Lay out the lines as a Markdown table with the columns Row and Line. Begin with the line containing "4,6K. Mit dem ALEV 4 CMOS Bayer Sensor" and continue through the line containing "Die Arri Alexa Mini", numbering each row and skipping any blank lines.
= = =
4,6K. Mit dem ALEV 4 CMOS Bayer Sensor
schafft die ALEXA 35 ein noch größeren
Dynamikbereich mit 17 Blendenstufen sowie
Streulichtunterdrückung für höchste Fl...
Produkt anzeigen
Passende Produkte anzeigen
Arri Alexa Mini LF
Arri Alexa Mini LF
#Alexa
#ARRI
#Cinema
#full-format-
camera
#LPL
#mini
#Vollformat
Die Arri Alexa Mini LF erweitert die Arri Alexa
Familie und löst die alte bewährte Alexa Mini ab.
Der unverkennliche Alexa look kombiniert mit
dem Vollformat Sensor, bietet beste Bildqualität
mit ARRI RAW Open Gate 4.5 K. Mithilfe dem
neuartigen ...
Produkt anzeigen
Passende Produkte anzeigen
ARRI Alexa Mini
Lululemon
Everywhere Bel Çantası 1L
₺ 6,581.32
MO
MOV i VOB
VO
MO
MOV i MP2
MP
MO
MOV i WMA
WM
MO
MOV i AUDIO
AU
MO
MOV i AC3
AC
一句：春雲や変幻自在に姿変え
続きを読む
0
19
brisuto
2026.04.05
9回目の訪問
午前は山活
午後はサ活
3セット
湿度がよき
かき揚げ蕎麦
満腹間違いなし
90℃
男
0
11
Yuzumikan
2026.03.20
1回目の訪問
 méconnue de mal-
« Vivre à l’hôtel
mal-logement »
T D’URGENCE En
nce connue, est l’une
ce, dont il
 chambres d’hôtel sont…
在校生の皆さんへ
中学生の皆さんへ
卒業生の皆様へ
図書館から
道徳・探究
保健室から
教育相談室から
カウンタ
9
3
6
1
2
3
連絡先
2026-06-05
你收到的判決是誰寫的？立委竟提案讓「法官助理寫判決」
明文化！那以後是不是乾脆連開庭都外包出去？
= = =
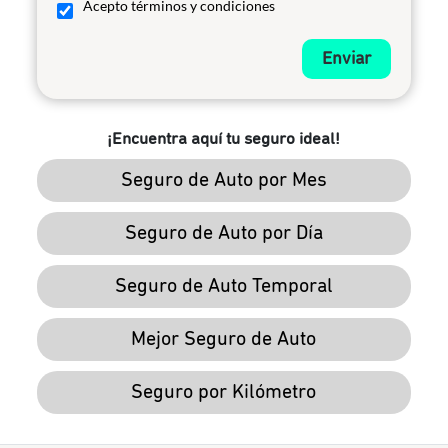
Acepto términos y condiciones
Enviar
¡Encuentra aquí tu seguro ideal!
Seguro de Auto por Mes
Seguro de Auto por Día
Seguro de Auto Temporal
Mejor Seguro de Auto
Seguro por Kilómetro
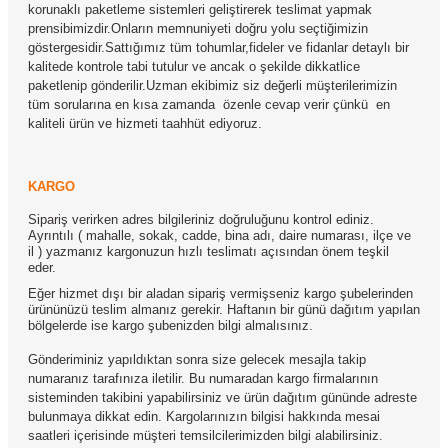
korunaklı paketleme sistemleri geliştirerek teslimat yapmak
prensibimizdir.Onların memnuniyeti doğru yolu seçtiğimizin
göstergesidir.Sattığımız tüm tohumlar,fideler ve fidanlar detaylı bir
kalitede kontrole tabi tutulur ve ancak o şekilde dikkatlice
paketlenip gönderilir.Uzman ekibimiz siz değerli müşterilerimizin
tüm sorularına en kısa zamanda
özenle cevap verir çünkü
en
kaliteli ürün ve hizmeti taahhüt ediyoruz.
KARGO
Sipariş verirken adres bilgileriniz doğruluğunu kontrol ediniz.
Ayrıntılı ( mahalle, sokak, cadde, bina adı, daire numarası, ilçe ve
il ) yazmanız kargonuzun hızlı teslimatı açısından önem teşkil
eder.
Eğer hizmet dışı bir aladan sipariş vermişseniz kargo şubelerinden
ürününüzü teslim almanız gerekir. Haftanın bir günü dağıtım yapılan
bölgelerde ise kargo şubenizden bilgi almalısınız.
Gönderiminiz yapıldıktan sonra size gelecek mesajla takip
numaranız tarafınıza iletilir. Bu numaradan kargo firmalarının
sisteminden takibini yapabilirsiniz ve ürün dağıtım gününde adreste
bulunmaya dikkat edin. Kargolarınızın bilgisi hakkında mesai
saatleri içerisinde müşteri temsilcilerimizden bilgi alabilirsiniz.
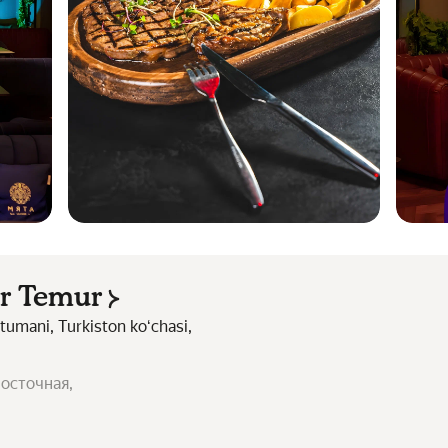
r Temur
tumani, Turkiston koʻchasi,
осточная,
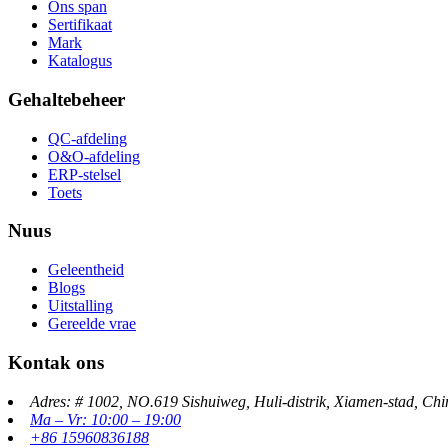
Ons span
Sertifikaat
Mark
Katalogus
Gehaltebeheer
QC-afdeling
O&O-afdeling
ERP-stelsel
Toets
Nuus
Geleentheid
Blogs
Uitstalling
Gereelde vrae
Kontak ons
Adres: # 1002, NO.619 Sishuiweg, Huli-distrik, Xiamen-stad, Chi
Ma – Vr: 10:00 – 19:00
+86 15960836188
= = =
Result of the task =
| Row | Line |
|---|---|
| 1 | 4,6K. Mit dem ALEV 4 CMOS Bayer Sensor |
| 2 | schafft die ALEXA 35 ein noch größeren |
| 3 | Dynamikbereich mit 17 Blendenstufen sowie |
| 4 | Streulichtunterdrückung für höchste Fl... |
| 5 | Produkt anzeigen |
| 6 | Passende Produkte anzeigen |
| 7 | Arri Alexa Mini LF |
| 8 | Arri Alexa Mini LF |
| 9 | #Alexa |
| 10 | #ARRI |
| 11 | #Cinema |
| 12 | #full-format- |
| 13 | camera |
| 14 | #LPL |
| 15 | #mini |
| 16 | #Vollformat |
| 17 | Die Arri Alexa Mini LF erweitert die Arri Alexa |